Much like our end of cycling early dinner next door to our bike rental place. This smoked salmon sandwich was absolutely delicious. Tired but content after that feast we head to Arnhem.
8) Arnhem’s Aardvark and Rosendael Castle’s Cheats – Gelderland
Here we spend the night right next door to Arnhem’s Aardvark. The animal made of red stone -lies flat on its back in the Bartokpark. It’s a droll view, the hindlegs in mid-air, the ears flopped to the ground on either side of his golden party hat.
The statue is 30 meters long and weighs 150,000 kilograms, and was a gift from the nearby Burgers’ Zoo to the city. The artist (Florentijn Hofman) responsible for the design is also known for massive yellow ducks you’d normally associate with your bathtub.
The aardvark makes for great pictures, fun discussions and even better climbing.
The city itself has a very nice feel to it, and is now on our list for a long weekend away, sometime soon.
Castle Rosedael in province of Gelderland
On the last day of our week-long Dutch road trip, we visit Rosendael Castle. A beautifully restored castle that has housed families for over 700 years until the forties of last century.
The castle and donjon are in pristine shape to show off the life between the 1900-1940s. The furniture, paintings and the decadent marble champagne fountain all help cement the image.
What the place maybe more known for is its grounds. In earlier centuries, more formal gardens with stricter lines and dedicated areas like rose gardens and such. Afterwards the grounds were redesigned along the landscape style that still gives it that well-kept but now more natural feel.
There are several areas with sculptures and fun additions, like the tea cupola or the arty shells gallery that’s the background for the castle’s cheats. These have all been part of the garden since 1721.
So, what are these cheats? They’re fountains. Tiny little fountains spurting up from the ground when you least expect it, thus having provided surprise and laughter – and wet clothes – for almost 300 years.
It is one of the reasons why the grounds of Rosendael Castle are worth the visit. Not only, does it have the cheats, there also is a ‘bare-feet-path’ to feel the different ground coverings yourself. Besides that, try the suspension bridge here too. Walk slow and by yourself, your feet may stay dry, any other way…all bets are off.
Ponds and fountains
Walk the grounds and see how the series of ponds at different levels were built so that gravity and water pressure ensured the fountain spouting in the main pond.
A week through half of our provinces
Our road trip flew by and though it was a little more involved because of the Corona measures, it was fantastic. We got to see some cool new places, take part in Wadlopen, cycle over the Veluwe, sniffed some history and simply spend time together as a family.

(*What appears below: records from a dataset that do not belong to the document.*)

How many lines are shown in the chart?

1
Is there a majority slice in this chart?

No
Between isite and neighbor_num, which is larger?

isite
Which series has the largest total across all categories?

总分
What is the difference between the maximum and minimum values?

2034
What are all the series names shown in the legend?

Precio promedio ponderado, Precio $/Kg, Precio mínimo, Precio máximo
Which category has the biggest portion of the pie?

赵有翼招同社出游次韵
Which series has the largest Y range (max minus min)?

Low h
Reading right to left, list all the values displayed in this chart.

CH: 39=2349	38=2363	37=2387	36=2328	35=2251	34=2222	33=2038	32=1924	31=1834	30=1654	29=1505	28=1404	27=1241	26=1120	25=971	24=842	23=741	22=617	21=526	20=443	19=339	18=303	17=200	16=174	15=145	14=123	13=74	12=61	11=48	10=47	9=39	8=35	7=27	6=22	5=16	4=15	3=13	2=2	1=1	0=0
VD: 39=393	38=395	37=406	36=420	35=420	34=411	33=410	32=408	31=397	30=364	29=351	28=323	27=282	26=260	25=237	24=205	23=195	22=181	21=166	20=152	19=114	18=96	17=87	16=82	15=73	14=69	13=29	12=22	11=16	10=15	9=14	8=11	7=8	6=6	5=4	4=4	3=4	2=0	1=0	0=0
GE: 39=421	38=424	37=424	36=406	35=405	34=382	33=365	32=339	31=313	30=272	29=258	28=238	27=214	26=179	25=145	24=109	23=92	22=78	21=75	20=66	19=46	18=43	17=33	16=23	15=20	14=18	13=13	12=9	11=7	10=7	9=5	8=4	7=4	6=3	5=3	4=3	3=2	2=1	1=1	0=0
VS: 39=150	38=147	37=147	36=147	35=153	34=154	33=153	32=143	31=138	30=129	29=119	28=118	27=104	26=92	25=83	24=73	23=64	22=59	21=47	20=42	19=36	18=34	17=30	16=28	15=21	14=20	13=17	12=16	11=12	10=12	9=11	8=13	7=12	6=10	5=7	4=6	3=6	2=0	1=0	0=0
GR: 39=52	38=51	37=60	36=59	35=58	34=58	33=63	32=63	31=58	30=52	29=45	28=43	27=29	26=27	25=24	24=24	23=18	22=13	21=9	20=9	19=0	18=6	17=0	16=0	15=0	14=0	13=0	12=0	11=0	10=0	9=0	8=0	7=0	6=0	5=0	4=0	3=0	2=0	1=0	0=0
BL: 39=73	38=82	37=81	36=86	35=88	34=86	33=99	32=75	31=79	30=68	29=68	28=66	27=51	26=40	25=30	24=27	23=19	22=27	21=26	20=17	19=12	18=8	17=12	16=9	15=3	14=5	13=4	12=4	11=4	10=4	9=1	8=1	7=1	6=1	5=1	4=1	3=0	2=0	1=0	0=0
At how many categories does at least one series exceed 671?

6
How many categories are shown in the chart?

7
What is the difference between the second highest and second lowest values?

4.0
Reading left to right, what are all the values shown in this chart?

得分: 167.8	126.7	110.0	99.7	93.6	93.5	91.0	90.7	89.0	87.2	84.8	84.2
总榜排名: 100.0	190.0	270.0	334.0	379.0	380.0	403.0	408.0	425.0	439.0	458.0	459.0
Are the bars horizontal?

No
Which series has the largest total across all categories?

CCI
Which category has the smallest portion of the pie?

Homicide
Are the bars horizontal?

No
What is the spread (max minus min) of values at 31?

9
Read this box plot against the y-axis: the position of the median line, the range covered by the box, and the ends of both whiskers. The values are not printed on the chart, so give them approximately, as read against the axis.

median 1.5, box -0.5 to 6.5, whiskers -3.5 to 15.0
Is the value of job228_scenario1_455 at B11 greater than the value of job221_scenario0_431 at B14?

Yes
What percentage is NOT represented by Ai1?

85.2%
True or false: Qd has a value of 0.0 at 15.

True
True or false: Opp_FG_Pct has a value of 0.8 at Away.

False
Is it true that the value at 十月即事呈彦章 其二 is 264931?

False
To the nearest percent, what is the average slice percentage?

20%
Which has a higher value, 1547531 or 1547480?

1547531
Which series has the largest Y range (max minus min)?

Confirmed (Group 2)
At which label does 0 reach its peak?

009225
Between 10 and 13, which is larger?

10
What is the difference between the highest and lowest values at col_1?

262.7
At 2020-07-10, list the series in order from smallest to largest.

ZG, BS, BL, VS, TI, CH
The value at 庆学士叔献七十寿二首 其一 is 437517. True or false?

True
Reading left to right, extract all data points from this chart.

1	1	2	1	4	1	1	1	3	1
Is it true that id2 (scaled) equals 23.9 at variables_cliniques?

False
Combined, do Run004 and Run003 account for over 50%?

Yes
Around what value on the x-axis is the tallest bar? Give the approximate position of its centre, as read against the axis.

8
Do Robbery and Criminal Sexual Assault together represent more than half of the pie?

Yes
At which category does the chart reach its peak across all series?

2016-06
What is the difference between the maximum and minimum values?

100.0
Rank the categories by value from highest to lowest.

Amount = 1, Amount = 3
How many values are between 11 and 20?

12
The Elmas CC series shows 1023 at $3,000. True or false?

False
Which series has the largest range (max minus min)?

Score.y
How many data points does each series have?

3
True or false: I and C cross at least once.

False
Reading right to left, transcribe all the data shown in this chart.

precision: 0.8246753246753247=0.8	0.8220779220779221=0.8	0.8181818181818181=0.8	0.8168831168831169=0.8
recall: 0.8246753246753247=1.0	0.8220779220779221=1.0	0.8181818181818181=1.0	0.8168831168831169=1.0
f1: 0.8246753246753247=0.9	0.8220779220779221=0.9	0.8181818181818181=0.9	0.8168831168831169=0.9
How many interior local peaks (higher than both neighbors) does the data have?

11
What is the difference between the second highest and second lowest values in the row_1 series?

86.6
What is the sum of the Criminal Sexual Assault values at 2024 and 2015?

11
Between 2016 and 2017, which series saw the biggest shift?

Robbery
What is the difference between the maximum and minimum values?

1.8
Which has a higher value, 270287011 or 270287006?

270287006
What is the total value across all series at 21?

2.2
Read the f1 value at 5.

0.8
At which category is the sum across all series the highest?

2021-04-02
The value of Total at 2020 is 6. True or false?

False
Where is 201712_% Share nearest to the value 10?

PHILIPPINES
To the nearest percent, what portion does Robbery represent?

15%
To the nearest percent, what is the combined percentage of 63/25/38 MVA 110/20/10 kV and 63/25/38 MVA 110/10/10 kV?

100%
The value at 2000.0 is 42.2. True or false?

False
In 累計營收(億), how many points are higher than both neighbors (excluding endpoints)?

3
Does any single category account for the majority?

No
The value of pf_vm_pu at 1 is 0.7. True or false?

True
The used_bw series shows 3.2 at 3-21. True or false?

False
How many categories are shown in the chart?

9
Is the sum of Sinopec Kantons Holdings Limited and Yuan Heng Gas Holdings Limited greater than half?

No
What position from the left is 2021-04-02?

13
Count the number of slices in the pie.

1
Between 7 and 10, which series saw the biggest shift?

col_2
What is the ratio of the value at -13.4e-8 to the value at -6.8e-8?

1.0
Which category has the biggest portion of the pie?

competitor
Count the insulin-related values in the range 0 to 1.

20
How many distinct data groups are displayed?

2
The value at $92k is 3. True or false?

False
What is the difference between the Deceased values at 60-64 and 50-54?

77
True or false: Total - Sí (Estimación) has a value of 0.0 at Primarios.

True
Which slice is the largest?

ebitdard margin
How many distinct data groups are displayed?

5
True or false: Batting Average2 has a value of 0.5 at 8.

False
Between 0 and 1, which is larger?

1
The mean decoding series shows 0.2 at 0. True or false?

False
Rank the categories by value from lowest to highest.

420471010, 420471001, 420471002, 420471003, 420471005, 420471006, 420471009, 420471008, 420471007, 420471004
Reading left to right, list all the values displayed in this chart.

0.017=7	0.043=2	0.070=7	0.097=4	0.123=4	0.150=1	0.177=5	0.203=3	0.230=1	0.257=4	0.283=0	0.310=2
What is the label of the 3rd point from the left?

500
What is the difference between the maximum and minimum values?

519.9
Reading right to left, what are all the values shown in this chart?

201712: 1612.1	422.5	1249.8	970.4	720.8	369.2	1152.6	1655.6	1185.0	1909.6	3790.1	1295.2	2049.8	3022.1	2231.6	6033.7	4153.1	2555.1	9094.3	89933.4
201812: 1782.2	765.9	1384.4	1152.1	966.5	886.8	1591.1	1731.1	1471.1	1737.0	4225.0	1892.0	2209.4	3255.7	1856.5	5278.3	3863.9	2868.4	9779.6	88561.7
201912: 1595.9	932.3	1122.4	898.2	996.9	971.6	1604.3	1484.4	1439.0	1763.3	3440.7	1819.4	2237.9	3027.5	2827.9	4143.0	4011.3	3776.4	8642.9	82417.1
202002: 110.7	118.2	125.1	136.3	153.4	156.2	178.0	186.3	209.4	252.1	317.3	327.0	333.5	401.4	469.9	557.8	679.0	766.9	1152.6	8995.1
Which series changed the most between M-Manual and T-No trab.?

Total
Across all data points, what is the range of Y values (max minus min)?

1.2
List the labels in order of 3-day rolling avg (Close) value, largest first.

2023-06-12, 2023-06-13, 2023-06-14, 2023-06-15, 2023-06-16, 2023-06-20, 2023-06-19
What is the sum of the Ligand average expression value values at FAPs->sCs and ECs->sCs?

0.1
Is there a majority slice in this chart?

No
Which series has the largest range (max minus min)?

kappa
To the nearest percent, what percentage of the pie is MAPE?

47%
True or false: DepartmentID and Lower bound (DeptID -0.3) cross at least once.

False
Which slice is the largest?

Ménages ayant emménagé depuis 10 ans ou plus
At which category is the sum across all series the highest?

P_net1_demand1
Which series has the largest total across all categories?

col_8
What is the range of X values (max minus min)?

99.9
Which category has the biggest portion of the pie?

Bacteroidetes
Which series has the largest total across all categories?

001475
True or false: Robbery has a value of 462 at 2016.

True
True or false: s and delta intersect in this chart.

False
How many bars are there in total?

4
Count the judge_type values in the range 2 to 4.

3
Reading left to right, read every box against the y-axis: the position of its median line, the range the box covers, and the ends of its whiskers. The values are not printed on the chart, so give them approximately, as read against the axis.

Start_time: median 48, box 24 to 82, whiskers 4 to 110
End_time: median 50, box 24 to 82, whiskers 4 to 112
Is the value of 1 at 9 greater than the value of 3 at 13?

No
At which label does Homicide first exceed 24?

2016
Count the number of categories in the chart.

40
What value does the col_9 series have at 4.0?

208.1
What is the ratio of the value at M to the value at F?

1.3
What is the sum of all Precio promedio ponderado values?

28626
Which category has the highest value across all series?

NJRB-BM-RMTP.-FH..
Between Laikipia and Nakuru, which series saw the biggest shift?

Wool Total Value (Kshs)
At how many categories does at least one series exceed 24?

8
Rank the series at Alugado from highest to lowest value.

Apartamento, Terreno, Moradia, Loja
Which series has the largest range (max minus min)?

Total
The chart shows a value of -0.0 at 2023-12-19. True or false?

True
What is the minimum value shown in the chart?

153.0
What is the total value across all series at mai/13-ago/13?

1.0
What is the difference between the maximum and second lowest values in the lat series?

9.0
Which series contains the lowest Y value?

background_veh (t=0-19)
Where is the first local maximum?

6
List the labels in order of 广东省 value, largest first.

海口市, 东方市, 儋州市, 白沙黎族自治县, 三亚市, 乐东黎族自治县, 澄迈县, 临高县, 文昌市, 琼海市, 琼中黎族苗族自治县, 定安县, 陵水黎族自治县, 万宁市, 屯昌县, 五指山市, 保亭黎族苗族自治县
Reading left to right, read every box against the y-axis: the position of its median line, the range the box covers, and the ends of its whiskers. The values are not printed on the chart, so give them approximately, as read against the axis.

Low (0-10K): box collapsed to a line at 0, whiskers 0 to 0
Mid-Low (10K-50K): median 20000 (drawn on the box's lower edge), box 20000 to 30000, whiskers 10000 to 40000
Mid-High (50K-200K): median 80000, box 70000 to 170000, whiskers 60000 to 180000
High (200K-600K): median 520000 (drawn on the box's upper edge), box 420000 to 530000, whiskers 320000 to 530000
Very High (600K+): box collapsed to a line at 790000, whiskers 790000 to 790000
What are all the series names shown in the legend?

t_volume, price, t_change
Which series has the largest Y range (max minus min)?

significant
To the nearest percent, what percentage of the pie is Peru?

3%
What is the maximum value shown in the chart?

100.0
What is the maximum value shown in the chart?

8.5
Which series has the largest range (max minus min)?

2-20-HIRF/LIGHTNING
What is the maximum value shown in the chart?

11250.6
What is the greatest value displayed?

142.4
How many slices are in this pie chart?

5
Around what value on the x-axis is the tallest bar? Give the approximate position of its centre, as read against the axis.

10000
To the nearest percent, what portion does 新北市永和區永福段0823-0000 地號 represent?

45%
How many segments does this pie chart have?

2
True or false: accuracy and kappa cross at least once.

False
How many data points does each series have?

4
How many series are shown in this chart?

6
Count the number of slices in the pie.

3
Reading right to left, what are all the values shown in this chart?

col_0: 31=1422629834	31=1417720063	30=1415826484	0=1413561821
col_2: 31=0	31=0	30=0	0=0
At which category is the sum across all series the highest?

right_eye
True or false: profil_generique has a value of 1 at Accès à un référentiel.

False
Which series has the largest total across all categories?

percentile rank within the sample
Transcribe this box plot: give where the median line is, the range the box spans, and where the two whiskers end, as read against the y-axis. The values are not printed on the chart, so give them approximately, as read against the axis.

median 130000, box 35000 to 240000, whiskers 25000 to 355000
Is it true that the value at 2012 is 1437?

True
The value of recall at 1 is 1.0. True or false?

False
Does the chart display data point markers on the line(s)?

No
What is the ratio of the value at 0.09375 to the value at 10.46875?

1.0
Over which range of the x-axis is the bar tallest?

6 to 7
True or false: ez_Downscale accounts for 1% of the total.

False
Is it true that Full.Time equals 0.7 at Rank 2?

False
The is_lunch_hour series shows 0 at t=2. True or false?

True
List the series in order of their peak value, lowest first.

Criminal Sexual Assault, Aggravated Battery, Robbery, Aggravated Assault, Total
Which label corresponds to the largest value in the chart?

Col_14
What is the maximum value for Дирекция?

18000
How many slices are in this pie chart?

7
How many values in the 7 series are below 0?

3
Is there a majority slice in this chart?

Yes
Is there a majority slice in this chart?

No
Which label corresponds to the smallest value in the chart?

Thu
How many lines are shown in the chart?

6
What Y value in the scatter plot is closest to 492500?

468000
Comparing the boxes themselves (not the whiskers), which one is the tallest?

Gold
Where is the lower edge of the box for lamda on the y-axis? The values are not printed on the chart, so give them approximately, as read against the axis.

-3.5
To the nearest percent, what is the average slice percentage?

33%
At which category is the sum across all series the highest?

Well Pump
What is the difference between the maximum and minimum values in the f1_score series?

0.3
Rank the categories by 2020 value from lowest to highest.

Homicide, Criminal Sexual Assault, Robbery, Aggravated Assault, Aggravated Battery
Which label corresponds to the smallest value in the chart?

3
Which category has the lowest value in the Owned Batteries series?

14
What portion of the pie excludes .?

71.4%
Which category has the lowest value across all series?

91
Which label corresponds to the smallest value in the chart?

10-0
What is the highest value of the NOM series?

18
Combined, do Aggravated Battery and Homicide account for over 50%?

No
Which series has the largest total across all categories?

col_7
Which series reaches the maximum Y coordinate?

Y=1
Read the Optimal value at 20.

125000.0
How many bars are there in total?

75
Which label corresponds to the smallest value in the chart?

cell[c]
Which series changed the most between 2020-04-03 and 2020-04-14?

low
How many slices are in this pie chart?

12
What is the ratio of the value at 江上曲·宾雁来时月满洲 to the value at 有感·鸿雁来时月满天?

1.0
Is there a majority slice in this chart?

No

One of the things I realized during this trip is that the Netherlands, and its separate provinces, each actually have their own traditional foods. And they’re quite interesting too.
So, over the next couple of months I’ll be writing about some highlights of each province and post the recipes of two of their traditional foods. Whenever possible, I’ll include what I thought about the dishes or snacks once I made them.
If there is one thing we learned, it’s that tourism doesn’t necessarily means far-flung countries. Getting reacquainted with your own can be just as interesting.
Where I can easily say ‘country’ with regard to the Netherlands (it’s so small!), maybe for you it’s getting to know your city, your territory or your province or state.
Whichever it will be, go explore and tell me; what is your local tourism highlight?